The answer is easy to understand intuitively. The total angular momentum in the new frame is the sum of two terms. The first term is the angular momentum in the center of mass frame $\v{L}_{cm}$. This piece is intrinsic to the motion in the sense that it does not depend on the frame. The second piece is frame dependent, but has a simple form which does not depend on the details of the system. The frame dependent piece is $ M \left(\v{r}_{cm}-\v{r}_0\right) \times \left(\v{v}_{cm}-\v{v}_0\right)$. Notice this is just the angular momentum of a point particle with position $\v{r}_{cm}$ and velocity $\v{v}_{cm}$. So the system can be modeled as a point particle for the purposes of calculating the frame dependent piece.
It is not hard to prove that the angular momentum decomposes this way. To do this, we will introduce the notation $\langle X \rangle = \int X dm$, so that when we write $\langle \v{r} \rangle$, we mean $\int \v{r} dm = M \v{r}_{cm}$. With this notation, the angular momentum in the frame with origin $\v{r}_0$ moving at velocity $\v{v}_0$ is $$\begin{equation} \begin{aligned} \v{L}'=&\langle \left(\v{r}-\v{r}_0\right) \times \left(\v{v}-\v{v}_0\right)\rangle\\ =&\langle \left(\left(\v{r}-\v{r}_{cm}\right) +\left(\v{r}_{cm} -\v{r}_0\right)\right) \times \left(\left(\v{v}-\v{v}_{cm}\right)+\left(\v{v}_{cm}-\v{v}_0\right)\right)\rangle\\ =&\overbrace{\langle \left(\v{r}-\v{r}_{cm}\right) \times \left(\v{v}-\v{v}_{cm}\right) \rangle}^{\v{L}_{cm}}\\ &+\langle \left(\v{r}-\v{r}_{cm}\right) \times\left(\v{v}_{cm}-\v{v}_0\right) \rangle\\ &+\langle \left(\v{r}_{cm} -\v{r}_0\right) \times \left(\v{v}-\v{v}_{cm}\right) \rangle\\ &+\langle \left(\v{r}_{cm} -\v{r}_0\right) \times \left(\v{v}_{cm}-\v{v}_0\right) \rangle\\ =&\v{L}_{cm}\\ &+ \overbrace{\langle\v{r}-\v{r}_{cm} \rangle}^{0} \times\left(\v{v}_{cm}-\v{v}_0\right)\\ &+\left(\v{r}_{cm} -\v{r}_0\right) \times \overbrace{\langle \v{v}-\v{v}_{cm}\rangle}^{0}\\ &+M \left(\v{r}_{cm} -\v{r}_0\right) \times \left(\v{v}_{cm}-\v{v}_0\right) \\ =&\v{L}_{cm} + M \left(\v{r}_{cm} -\v{r}_0\right) \times \left(\v{v}_{cm}-\v{v}_0\right) \end{aligned} \end{equation}$$
Above, in the third line, we find that $\v{L}'$ is the sum of four terms. The first is the angular momentum in the center of mass frame, $\v{L}_{cm}$, in the second and third terms, a constant can be factored out of the angle brackets and what remains in the brackets averages to zero. In the fourth term, the quantity in brackets is just a constant, so the brackets amount to multiplication by $M$. The two surviving terms are exactly the terms described in the previous paragraph.

======

_WORK TASK_
Write out each of the four terms that, according to the angular momentum text, add up to L′ once its equation is expanded. The data plays no part here.

======

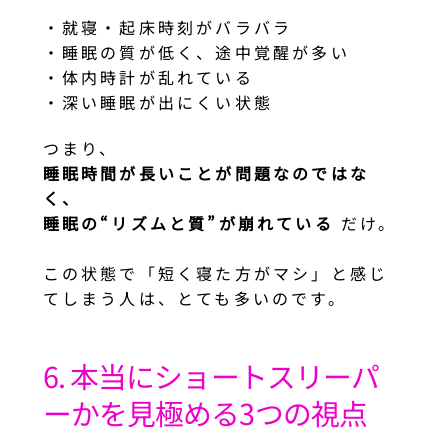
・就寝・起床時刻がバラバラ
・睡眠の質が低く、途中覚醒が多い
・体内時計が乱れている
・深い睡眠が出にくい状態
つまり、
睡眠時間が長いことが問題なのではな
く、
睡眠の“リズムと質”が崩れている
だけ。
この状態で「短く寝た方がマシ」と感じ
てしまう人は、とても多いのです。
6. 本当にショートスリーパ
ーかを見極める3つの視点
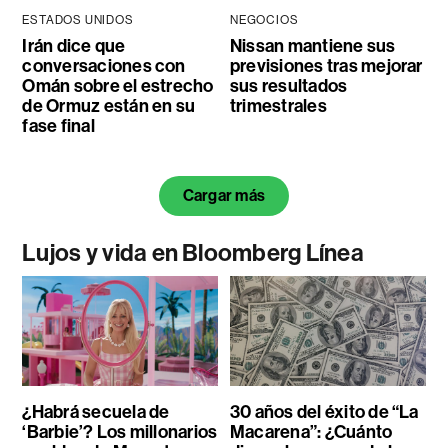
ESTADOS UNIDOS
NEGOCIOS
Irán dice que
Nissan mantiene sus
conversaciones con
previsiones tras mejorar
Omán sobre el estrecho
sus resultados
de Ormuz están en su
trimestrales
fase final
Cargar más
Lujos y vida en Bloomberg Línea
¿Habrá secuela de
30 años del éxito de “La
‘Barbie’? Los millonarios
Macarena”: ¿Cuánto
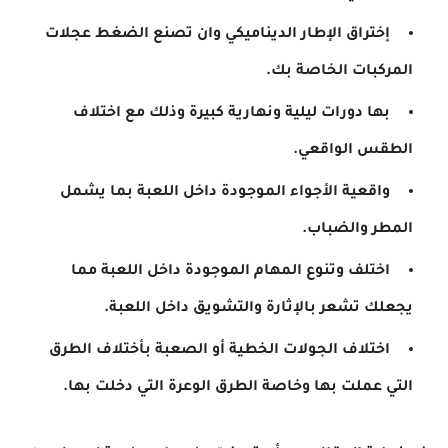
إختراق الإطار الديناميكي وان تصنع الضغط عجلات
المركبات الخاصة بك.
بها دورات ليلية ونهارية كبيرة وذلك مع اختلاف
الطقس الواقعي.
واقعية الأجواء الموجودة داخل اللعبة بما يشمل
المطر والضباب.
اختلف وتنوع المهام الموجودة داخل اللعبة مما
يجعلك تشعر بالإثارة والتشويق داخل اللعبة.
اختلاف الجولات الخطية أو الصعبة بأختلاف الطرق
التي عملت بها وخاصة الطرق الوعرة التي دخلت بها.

======

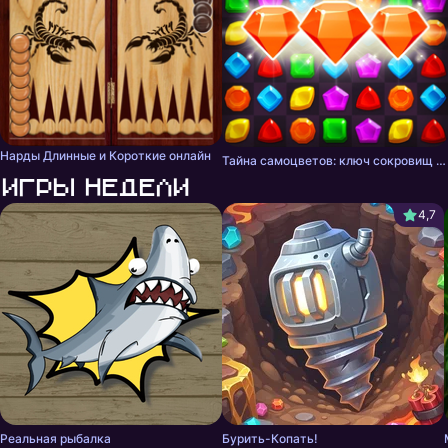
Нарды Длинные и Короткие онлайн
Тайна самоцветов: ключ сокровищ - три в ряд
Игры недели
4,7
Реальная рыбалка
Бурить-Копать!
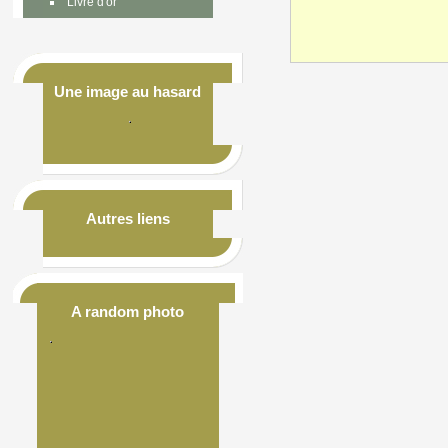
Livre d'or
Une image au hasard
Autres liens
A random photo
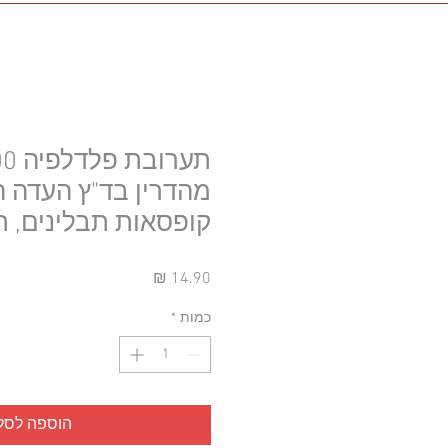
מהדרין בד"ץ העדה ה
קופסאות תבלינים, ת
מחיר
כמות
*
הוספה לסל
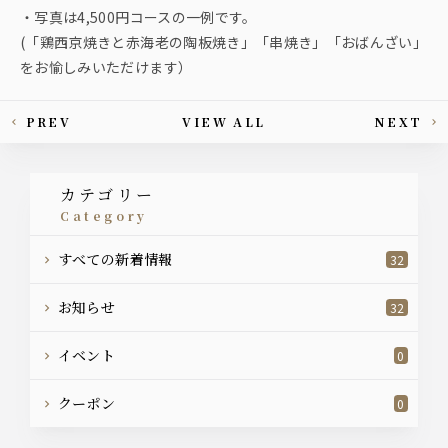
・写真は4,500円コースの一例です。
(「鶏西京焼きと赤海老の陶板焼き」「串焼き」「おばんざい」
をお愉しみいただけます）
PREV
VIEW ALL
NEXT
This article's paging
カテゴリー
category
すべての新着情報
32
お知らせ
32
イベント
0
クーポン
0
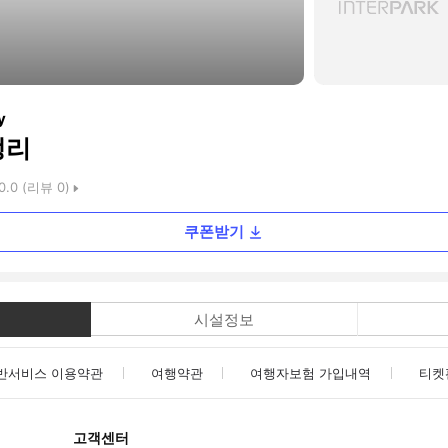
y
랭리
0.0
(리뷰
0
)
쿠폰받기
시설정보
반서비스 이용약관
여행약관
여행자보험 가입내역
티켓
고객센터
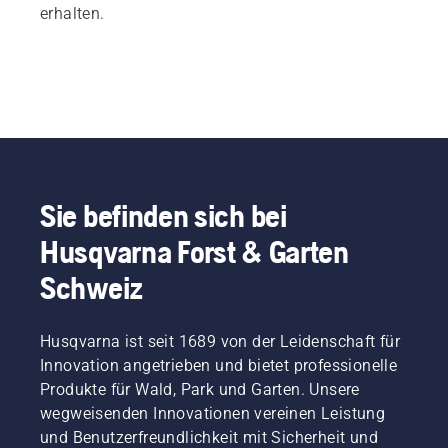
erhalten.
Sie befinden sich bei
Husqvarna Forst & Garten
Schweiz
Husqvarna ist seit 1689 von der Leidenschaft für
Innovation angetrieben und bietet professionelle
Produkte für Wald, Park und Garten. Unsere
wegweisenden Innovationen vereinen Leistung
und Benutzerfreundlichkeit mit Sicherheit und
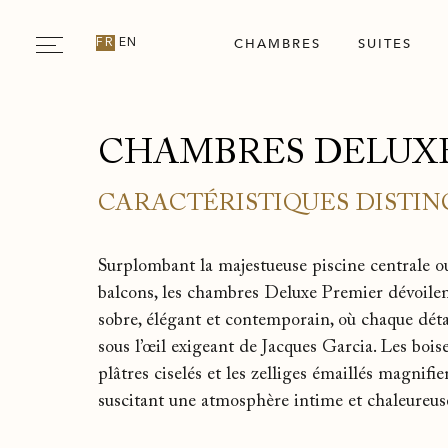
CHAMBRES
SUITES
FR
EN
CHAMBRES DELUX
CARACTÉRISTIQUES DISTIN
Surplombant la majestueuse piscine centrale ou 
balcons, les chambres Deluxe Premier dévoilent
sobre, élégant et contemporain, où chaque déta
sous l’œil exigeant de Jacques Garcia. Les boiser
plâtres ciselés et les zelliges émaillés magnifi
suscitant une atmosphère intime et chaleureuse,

======

_WORKED SOLUTION_
1. ⟨(r − r_cm) × (v − v_cm)⟩, which is L_cm, the angular momentum in the center of mass frame
2. ⟨(r − r_cm) × (v_cm − v_0)⟩
3. ⟨(r_cm − r_0) × (v − v_cm)⟩
4. ⟨(r_cm − r_0) × (v_cm − v_0)⟩